🤖 AI Summary
Existing RSSI estimation methods suffer from high feedback overhead, measurement instability, or reliance on auxiliary sensors and specialized hardware, hindering robust active link adaptation in non-line-of-sight (NLoS) scenarios. This work proposes MulViT-TF, the first purely vision-based multi-view RSSI estimation framework that operates without any auxiliary inputs. Leveraging distributed cameras to capture multi-view images, the approach employs Vision Transformers to extract visual features and introduces a lightweight cross-view attention mechanism for end-to-end feature fusion and regression. Experimental results in two indoor environments demonstrate that, compared to the best single-view baseline, MulViT-TF reduces RMSE by up to 26.3%, improves 3 dB error coverage by 13.8 percentage points, and achieves lower model complexity and computational overhead.
📝 Abstract
Received Signal Strength Indicator (RSSI) estimation is essential for wireless link management, yet conventional feedback-based approaches incur uplink overhead, suffer from measurement instability, and are subject to inherent feedback loop latency, rendering proactive adaptation infeasible.
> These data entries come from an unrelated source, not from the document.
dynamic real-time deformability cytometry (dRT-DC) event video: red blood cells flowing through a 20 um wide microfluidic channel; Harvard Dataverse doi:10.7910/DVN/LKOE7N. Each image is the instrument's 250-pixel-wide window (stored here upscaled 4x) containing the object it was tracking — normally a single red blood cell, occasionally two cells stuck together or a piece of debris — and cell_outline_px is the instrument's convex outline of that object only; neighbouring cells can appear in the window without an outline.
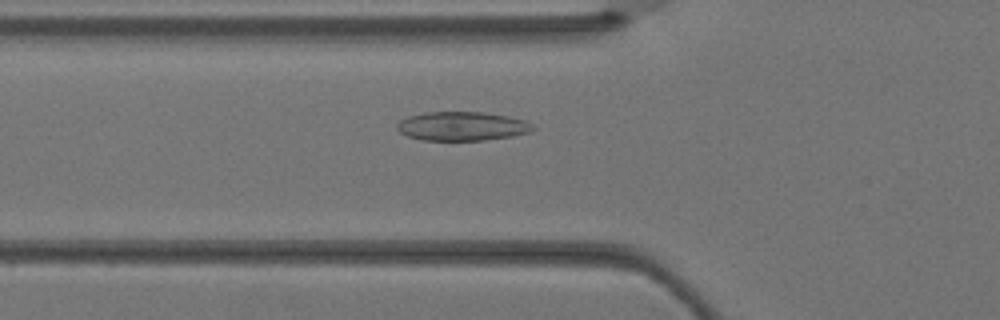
{"species": "Egyptian fruit bat (a non-hibernating species)", "species_latin": "Rousettus aegyptiacus", "temperature_condition": "warm", "stored_images_in_passage": 4, "camera_frame_rate_fps": 3000, "um_per_image_px": 0.085, "animal": {"sex": "female"}, "frame": {"image": 1, "passage_image": 3, "time_ms": 0.667, "image_size_px": [1000, 320], "cell_outline_px": [[536, 128], [528, 132], [512, 136], [480, 140], [424, 140], [408, 136], [400, 132], [396, 128], [396, 124], [400, 120], [408, 116], [424, 112], [484, 112], [508, 116], [524, 120], [532, 124]], "centroid_in_image_um": [39.25, 10.72], "position_along_channel_um": 86.5, "area_um2": 22.83}}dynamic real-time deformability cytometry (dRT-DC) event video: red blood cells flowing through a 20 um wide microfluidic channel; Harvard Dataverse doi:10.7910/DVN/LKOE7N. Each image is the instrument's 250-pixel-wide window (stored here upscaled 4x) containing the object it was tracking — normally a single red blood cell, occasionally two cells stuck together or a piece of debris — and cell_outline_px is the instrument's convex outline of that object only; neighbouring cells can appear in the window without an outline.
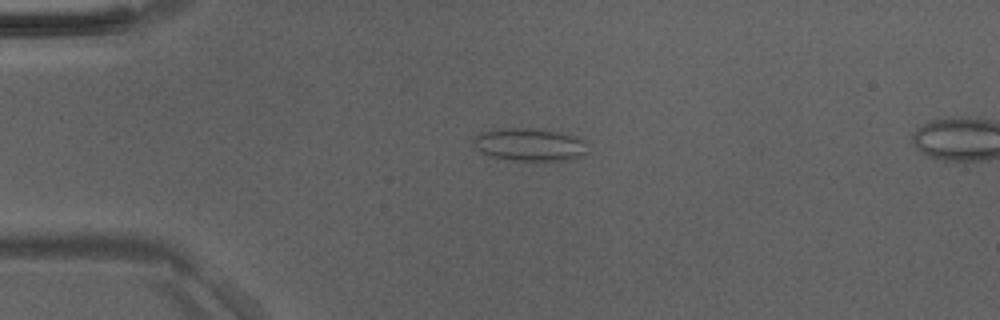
{"species": "Egyptian fruit bat (a non-hibernating species)", "species_latin": "Rousettus aegyptiacus", "temperature_condition": "room temperature", "stored_images_in_passage": 11, "camera_frame_rate_fps": 3000, "um_per_image_px": 0.085, "animal": {"sex": "male"}, "frame": {"image": 1, "passage_image": 11, "time_ms": 3.333, "image_size_px": [1000, 320], "cell_outline_px": [[588, 152], [584, 156], [544, 164], [512, 160], [492, 156], [476, 148], [472, 144], [472, 140], [480, 132], [504, 128], [528, 128], [556, 132], [572, 136], [584, 140]], "centroid_in_image_um": [45.04, 12.34], "position_along_channel_um": 40.0, "area_um2": 22.2}}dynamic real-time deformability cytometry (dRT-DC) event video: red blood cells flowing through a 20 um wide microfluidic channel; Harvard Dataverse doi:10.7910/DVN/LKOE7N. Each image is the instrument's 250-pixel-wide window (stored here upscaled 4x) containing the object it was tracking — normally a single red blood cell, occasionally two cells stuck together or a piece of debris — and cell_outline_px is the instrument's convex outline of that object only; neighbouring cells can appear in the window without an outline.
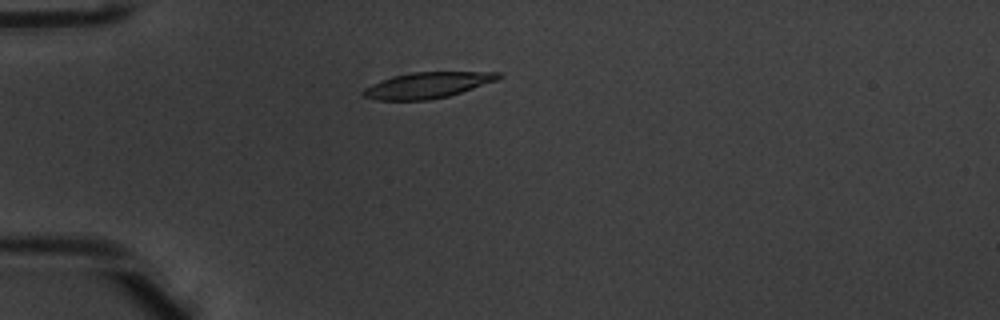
{"species": "common noctule bat (a hibernating species)", "species_latin": "Nyctalus noctula", "temperature_condition": "warm", "stored_images_in_passage": 3, "camera_frame_rate_fps": 3000, "um_per_image_px": 0.085, "animal": {"sex": "male", "body_mass_g": 20.1, "forearm_length_mm": 53.5}, "frame": {"image": 1, "passage_image": 3, "time_ms": 0.667, "image_size_px": [1000, 320], "cell_outline_px": [[504, 76], [496, 80], [448, 96], [428, 100], [376, 100], [360, 96], [360, 92], [364, 88], [380, 80], [392, 76], [412, 72], [504, 72]], "centroid_in_image_um": [36.27, 7.24], "position_along_channel_um": 48.7, "area_um2": 20.46}}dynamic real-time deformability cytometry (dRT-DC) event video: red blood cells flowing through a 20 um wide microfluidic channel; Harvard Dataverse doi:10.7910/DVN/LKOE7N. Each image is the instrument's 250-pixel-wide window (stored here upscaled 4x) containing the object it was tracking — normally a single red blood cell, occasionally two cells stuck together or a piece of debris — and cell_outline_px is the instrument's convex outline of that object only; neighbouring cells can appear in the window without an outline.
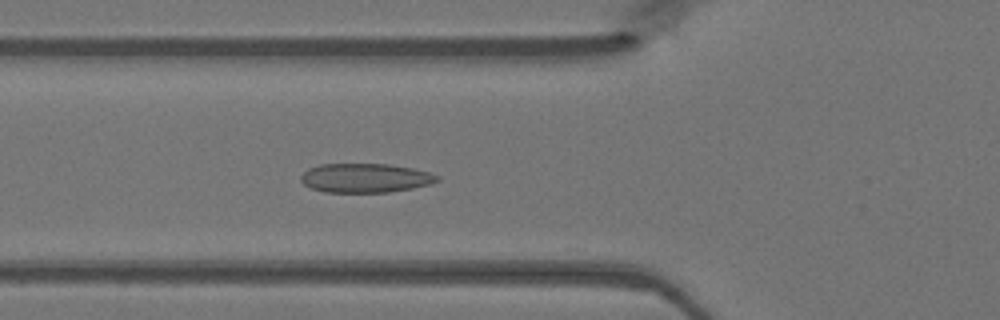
{"species": "Egyptian fruit bat (a non-hibernating species)", "species_latin": "Rousettus aegyptiacus", "temperature_condition": "warm", "stored_images_in_passage": 47, "camera_frame_rate_fps": 3000, "um_per_image_px": 0.085, "animal": {"sex": "female"}, "frame": {"image": 1, "passage_image": 16, "time_ms": 5.0, "image_size_px": [1000, 320], "cell_outline_px": [[440, 180], [428, 184], [412, 188], [388, 192], [324, 192], [312, 188], [304, 184], [300, 180], [300, 176], [308, 168], [320, 164], [388, 164], [412, 168], [428, 172], [440, 176]], "centroid_in_image_um": [31.03, 15.12], "position_along_channel_um": 94.8, "area_um2": 23.06}}
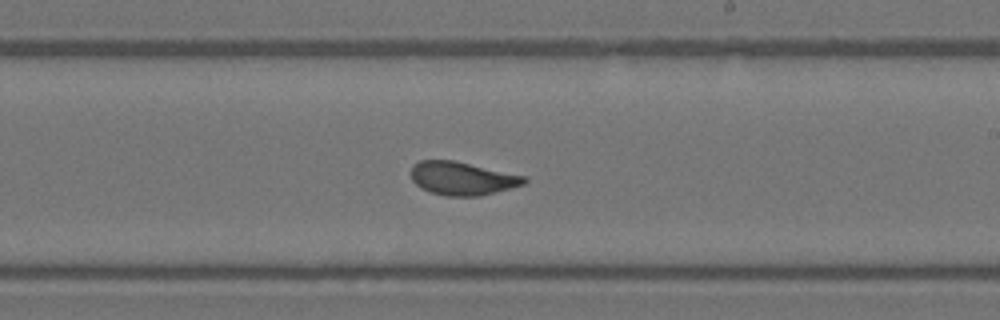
{"frame": {"image": 2, "passage_image": 27, "time_ms": 8.667, "image_size_px": [1000, 320], "cell_outline_px": [[528, 180], [524, 184], [496, 192], [480, 196], [448, 196], [432, 192], [420, 188], [412, 180], [412, 164], [420, 160], [452, 160], [528, 176]], "centroid_in_image_um": [39.31, 15.16], "position_along_channel_um": 249.7, "area_um2": 21.96}}
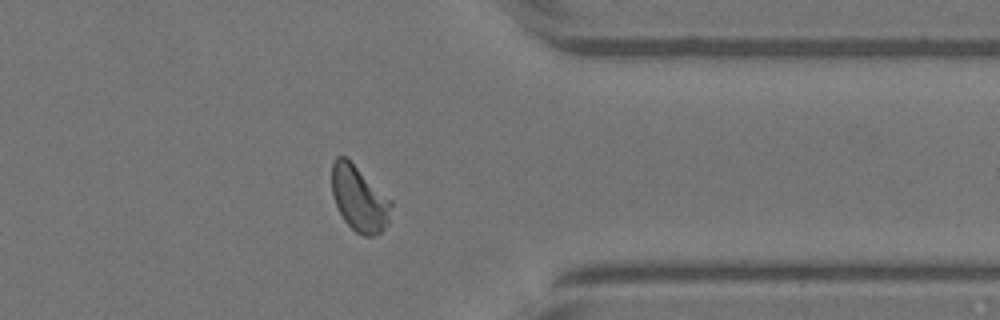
{"frame": {"image": 3, "passage_image": 37, "time_ms": 12.0, "image_size_px": [1000, 320], "cell_outline_px": [[392, 204], [388, 224], [380, 232], [372, 236], [364, 236], [356, 232], [344, 220], [336, 204], [332, 192], [332, 160], [336, 156], [344, 156], [392, 200]], "centroid_in_image_um": [30.54, 16.89], "position_along_channel_um": 380.9, "area_um2": 22.31}}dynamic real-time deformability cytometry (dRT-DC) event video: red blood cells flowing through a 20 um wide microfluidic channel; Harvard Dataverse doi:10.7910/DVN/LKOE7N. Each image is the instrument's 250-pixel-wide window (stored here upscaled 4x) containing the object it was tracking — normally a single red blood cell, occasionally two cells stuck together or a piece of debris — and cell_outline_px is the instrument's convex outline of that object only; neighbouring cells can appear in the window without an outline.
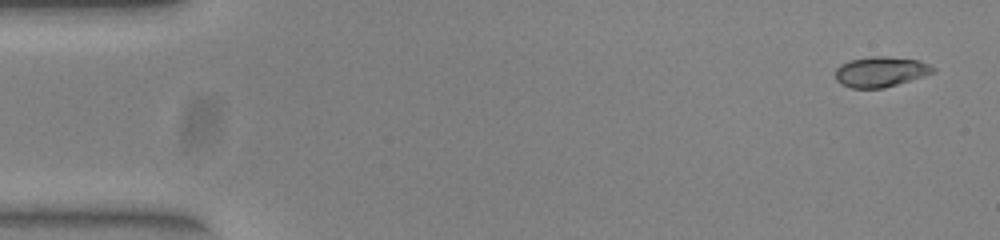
{"species": "common noctule bat (a hibernating species)", "species_latin": "Nyctalus noctula", "temperature_condition": "warm", "stored_images_in_passage": 50, "camera_frame_rate_fps": 3000, "um_per_image_px": 0.085, "animal": {"sex": "female", "body_mass_g": 23.0, "forearm_length_mm": 53.4}, "frame": {"image": 1, "passage_image": 1, "time_ms": 0.0, "image_size_px": [1000, 240], "cell_outline_px": [[936, 72], [924, 76], [884, 88], [852, 88], [840, 84], [836, 80], [836, 68], [840, 64], [852, 60], [872, 56], [884, 56], [916, 60], [928, 64], [936, 68]], "centroid_in_image_um": [74.85, 6.11], "position_along_channel_um": 10.1, "area_um2": 17.17}}
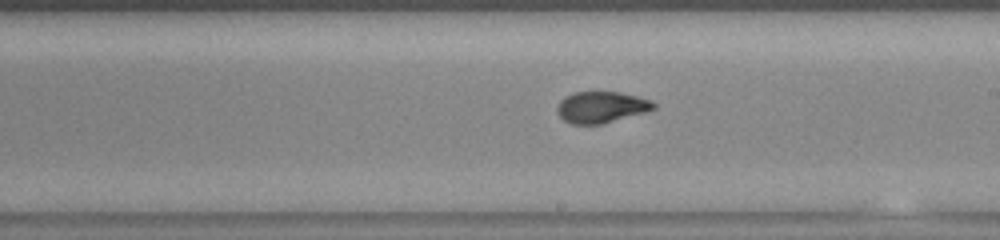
{"frame": {"image": 2, "passage_image": 28, "time_ms": 9.0, "image_size_px": [1000, 240], "cell_outline_px": [[656, 108], [644, 112], [600, 124], [572, 124], [564, 120], [560, 116], [556, 108], [560, 100], [564, 96], [572, 92], [620, 92], [652, 100], [656, 104]], "centroid_in_image_um": [51.09, 9.09], "position_along_channel_um": 237.9, "area_um2": 17.51}}
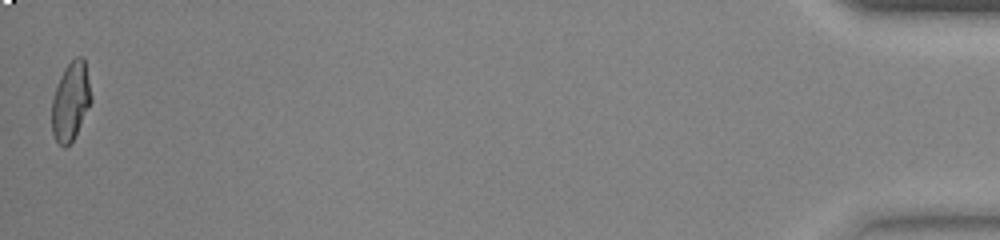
{"frame": {"image": 3, "passage_image": 50, "time_ms": 16.333, "image_size_px": [1000, 240], "cell_outline_px": [[92, 100], [72, 140], [64, 148], [56, 140], [52, 132], [52, 100], [60, 76], [64, 68], [76, 56], [84, 56], [92, 96]], "centroid_in_image_um": [6.01, 8.56], "position_along_channel_um": 429.2, "area_um2": 17.74}, "authors_computed_cell_mechanics": {"area_um2": 17.6868, "velocity_mm_per_s": 3.9709, "shape_relaxation_time_tau1_ms": 6.5388, "shape_relaxation_time_tau2_ms": 0.6382, "deformation_change_tau1": 0.2488, "deformation_change_tau2": 0.0545}}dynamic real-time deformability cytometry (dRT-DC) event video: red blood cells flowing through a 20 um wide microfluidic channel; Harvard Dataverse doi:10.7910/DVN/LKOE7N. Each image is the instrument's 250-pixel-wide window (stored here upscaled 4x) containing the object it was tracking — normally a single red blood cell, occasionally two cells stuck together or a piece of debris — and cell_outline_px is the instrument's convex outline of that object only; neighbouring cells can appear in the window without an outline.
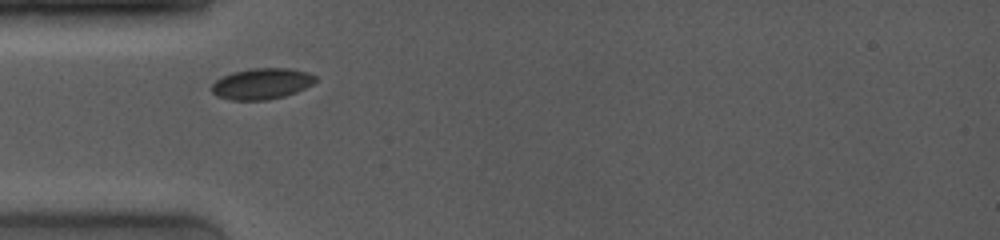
{"species": "common noctule bat (a hibernating species)", "species_latin": "Nyctalus noctula", "temperature_condition": "room temperature", "stored_images_in_passage": 11, "camera_frame_rate_fps": 4000, "um_per_image_px": 0.085, "animal": {"sex": "female", "body_mass_g": 19.0, "forearm_length_mm": 53.3}, "frame": {"image": 1, "passage_image": 1, "time_ms": 0.0, "image_size_px": [1000, 240], "cell_outline_px": [[316, 80], [312, 84], [296, 92], [284, 96], [268, 100], [232, 100], [216, 96], [212, 92], [212, 84], [216, 80], [232, 72], [252, 68], [288, 68], [308, 72], [316, 76]], "centroid_in_image_um": [22.24, 7.11], "position_along_channel_um": 62.8, "area_um2": 18.73}}
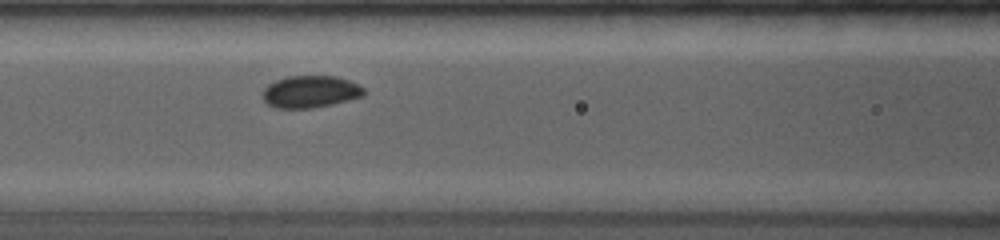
{"frame": {"image": 2, "passage_image": 4, "time_ms": 2.0, "image_size_px": [1000, 240], "cell_outline_px": [[364, 96], [332, 104], [312, 108], [276, 108], [268, 104], [260, 96], [264, 88], [268, 84], [276, 80], [288, 76], [336, 76], [360, 84], [364, 88]], "centroid_in_image_um": [26.37, 7.79], "position_along_channel_um": 140.2, "area_um2": 19.07}}
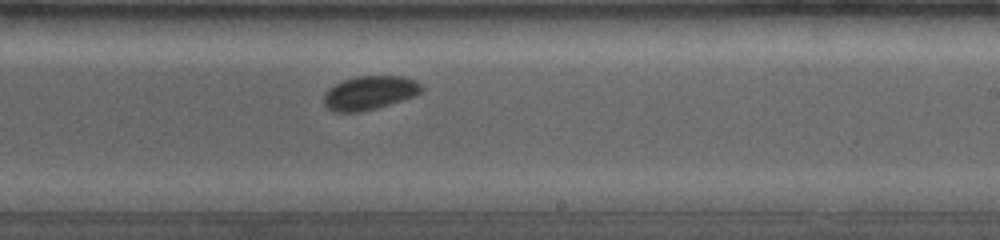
{"frame": {"image": 3, "passage_image": 11, "time_ms": 5.0, "image_size_px": [1000, 240], "cell_outline_px": [[424, 88], [420, 92], [412, 96], [376, 108], [360, 112], [332, 112], [324, 104], [324, 92], [328, 88], [344, 80], [356, 76], [404, 76], [416, 80]], "centroid_in_image_um": [31.38, 7.88], "position_along_channel_um": 257.6, "area_um2": 19.13}}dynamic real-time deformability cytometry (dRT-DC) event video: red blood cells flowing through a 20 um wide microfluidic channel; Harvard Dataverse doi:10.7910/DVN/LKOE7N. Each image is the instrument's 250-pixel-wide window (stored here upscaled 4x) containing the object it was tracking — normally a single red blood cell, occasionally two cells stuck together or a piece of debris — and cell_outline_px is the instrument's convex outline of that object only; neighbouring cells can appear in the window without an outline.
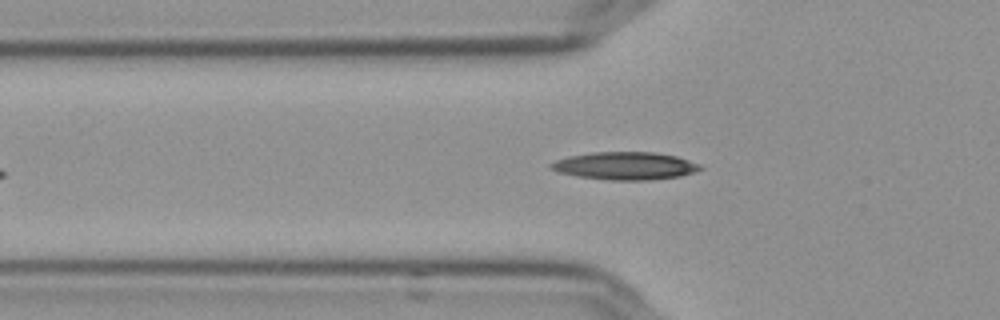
{"species": "Egyptian fruit bat (a non-hibernating species)", "species_latin": "Rousettus aegyptiacus", "temperature_condition": "cold", "stored_images_in_passage": 33, "camera_frame_rate_fps": 3000, "um_per_image_px": 0.085, "frame": {"image": 1, "passage_image": 6, "time_ms": 1.667, "image_size_px": [1000, 320], "cell_outline_px": [[704, 168], [696, 172], [680, 176], [648, 180], [612, 180], [576, 176], [560, 172], [552, 168], [548, 164], [556, 160], [568, 156], [592, 152], [656, 152], [676, 156], [700, 164]], "centroid_in_image_um": [53.17, 14.09], "position_along_channel_um": 72.6, "area_um2": 24.1}}
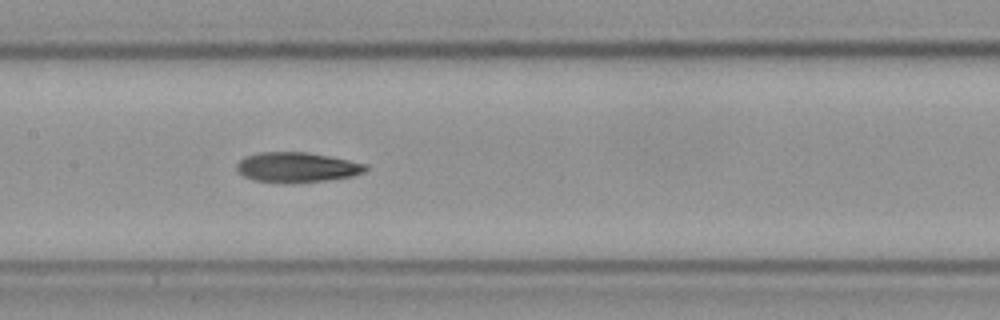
{"frame": {"image": 2, "passage_image": 15, "time_ms": 4.667, "image_size_px": [1000, 320], "cell_outline_px": [[368, 168], [364, 172], [352, 176], [324, 180], [292, 184], [284, 184], [252, 180], [244, 176], [236, 168], [236, 164], [244, 156], [260, 152], [308, 152], [348, 160], [364, 164]], "centroid_in_image_um": [25.18, 14.23], "position_along_channel_um": 182.2, "area_um2": 22.66}}
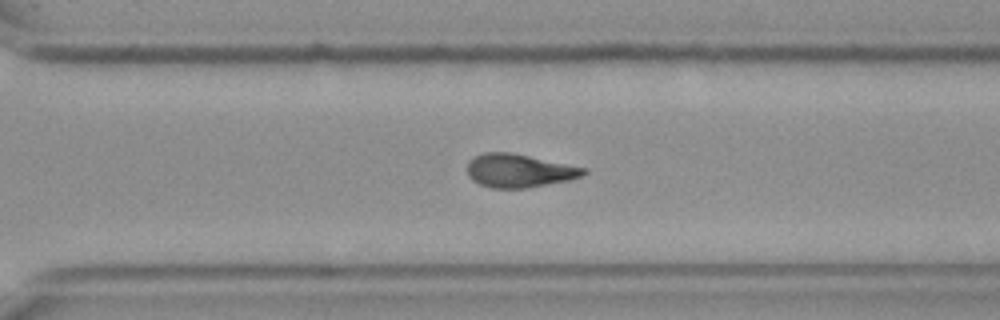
{"frame": {"image": 3, "passage_image": 27, "time_ms": 8.667, "image_size_px": [1000, 320], "cell_outline_px": [[588, 172], [580, 176], [568, 180], [524, 188], [492, 188], [480, 184], [472, 180], [468, 176], [468, 160], [472, 156], [484, 152], [512, 152], [588, 168]], "centroid_in_image_um": [44.1, 14.49], "position_along_channel_um": 326.5, "area_um2": 22.72}, "authors_computed_cell_mechanics": {"area_um2": 22.542, "velocity_mm_per_s": 3.6188, "shape_relaxation_time_tau1_ms": null, "shape_relaxation_time_tau2_ms": 4.4746, "deformation_change_tau1": null, "deformation_change_tau2": 0.1251}}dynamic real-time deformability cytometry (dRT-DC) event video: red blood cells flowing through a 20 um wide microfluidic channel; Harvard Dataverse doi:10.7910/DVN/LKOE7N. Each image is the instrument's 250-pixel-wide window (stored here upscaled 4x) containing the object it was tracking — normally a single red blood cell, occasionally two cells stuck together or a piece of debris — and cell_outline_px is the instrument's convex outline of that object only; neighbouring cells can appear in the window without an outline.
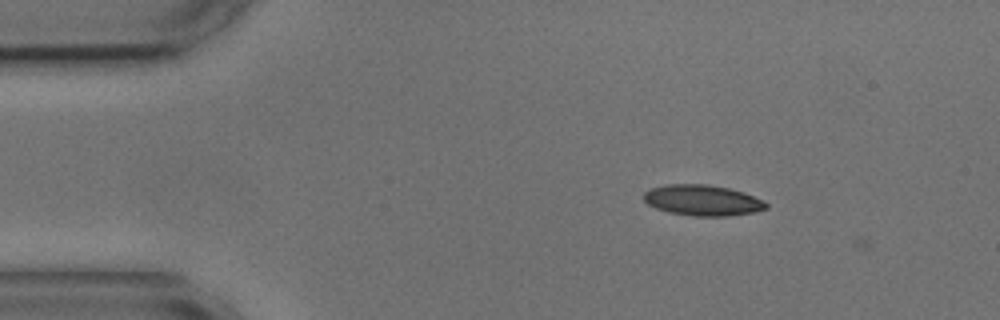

Although vision-based approaches have been explored, existing methods remain limited by hardware dependency or auxiliary inputs, and lack the spatial diversity needed to resolve camera-side NLoS conditions. To address these limitations, we propose MulViT-TF, a vision-only RSSI estimation framework that exploits distributed multi-view observations through Transformer-based fusion, achieving complementary spatial coverage without any auxiliary sensing inputs. Experimental results across two distinct indoor scenes demonstrate that MulViT-TF achieves RMSE reductions of up to 26.3% and improves the 3dB error coverage by up to 13.8 percentage points over the best-performing single-view baseline, while using fewer FLOPs and parameters.